A report on the workshop is now available here (in PDF) SUS Workshop Report – FINAL 25 Sept 2019.

Ohio State Geography is hiring! Tenure-track assistant professorship in Geospatial Data Science

The Department of Geography in the College of Arts and Sciences at The Ohio State University invites applications for a tenure track position at the assistant professor level, commencing autumn semester 2018. The position is contingent on budgetary approval. We seek a scholar with expertise in areas such as spatial-temporal data analytics, spatial simulation and modeling, cyberGIS and high performance computing, and/or geovisualization. Preferred application domains include scholars who address issues surrounding sustainability, resilience and social equity in areas that include urban science, transportation and/or public health. The successful candidate will also be required to teach classes in the department’s GIS program.

This position is partially funded by Ohio State’s Discovery Themes Initiative, a significant faculty hiring investment in key thematic areas in which the university can build on its culture of academic collaboration to make a global impact. The successful candidate will join a highly collaborative interdisciplinary community of scholars in the Sustainable and Resilient Economy (SRE) program including faculty from social and behavioral sciences, environmental sciences, engineering, business, public health, and policy. The SRE program seeks to advance sustainability science by developing a more holistic understanding of sustainable and resilient production and consumption systems, human-environment interactions, and innovations in sustainable technologies and governance. Successful applicants will be expected to participate in or lead collaborative teams and interdisciplinary research on sustainability and resilience topics.

 

Qualifications:

A Ph.D. in GIScience or a closely related field is required. All applicants are expected to have very strong and fundable research programs and to contribute to both graduate and undergraduate supervision and instructions. Preferred qualifications include experience developing or working in interdisciplinary research teams, university teaching experience and experience mentoring members of underrepresented groups.  Appointment is contingent on the university’s verification of credentials and other information required by law and/or university policies, including but not limited to a criminal background check.

About Columbus:

The Ohio State University campus is located in Columbus, the capital city of Ohio. Columbus is the center of a rapidly growing and diverse metropolitan area with a population of over 1.5 million. The area offers a wide range of affordable housing, many cultural and recreational opportunities, excellent schools, and a strong economy based on government as well as service, transportation and technology industries. Columbus has consistently been rated as one of the Top U.S. cities for quality of life, and was selected as one of the Top 10 cities for African Americans to live, work, and play by Black Enterprise magazine. Additional information about the Columbus area is available at http://www.columbus.org.

Application Instructions:

Apply to Academic Jobs Online at: https://academicjobsonline.org/ajo/jobs/9712.  A complete application consists of a cover letter including teaching, research and service credentials, a curriculum vitae, up to three representative publications, and three letters of references. Inquiries may be directed to Morton O’Kelly at okelly.1@osu.edu. Applications received prior to November 15, 2017 will receive priority consideration.

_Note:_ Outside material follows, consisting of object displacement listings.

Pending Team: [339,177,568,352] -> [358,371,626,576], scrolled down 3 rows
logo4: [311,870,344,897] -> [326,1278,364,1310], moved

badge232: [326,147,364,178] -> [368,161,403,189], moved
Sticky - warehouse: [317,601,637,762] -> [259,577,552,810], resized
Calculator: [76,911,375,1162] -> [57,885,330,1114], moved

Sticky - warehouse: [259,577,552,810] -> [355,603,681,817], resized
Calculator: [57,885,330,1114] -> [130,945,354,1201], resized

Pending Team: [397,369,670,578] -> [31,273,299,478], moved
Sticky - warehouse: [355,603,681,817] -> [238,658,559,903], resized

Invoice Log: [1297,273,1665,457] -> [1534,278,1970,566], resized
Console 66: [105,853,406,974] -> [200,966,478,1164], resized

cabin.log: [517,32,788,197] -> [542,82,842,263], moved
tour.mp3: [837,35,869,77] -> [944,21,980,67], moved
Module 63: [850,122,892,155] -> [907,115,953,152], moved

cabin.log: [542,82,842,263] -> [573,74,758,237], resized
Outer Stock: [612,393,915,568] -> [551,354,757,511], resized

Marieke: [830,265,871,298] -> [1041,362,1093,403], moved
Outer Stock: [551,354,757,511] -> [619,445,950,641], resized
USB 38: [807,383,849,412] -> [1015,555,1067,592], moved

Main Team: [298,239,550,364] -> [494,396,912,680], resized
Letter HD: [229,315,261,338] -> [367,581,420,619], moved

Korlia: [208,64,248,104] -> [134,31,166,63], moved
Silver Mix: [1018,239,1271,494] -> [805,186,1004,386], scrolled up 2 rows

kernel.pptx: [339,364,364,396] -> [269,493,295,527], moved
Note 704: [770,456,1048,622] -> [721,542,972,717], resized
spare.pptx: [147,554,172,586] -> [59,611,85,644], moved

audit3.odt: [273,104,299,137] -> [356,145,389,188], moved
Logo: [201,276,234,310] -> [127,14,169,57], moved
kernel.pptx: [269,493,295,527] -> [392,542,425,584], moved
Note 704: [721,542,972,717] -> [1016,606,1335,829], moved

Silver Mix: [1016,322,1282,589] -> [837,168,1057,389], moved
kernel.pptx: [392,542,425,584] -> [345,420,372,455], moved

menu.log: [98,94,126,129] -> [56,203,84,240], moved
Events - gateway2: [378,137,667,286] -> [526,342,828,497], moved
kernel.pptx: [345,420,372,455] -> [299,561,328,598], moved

The Ohio State University is committed to establishing a culturally and intellectually diverse environment, encouraging all members of our learning community to reach their full potential. We are responsive to dual-career families and strongly promote work-life balance to support our community members through a suite of institutionalized policies. We are an NSF Advance Institution and a member of the Ohio/Western Pennsylvania/West Virginia Higher Education Recruitment Consortium (HERC).

The Ohio State University is an equal opportunity employer. All qualified applicants will receive consideration for employment without regard to race, color, religion, sex, sexual orientation or identity, national origin, disability status, or protected veteran status.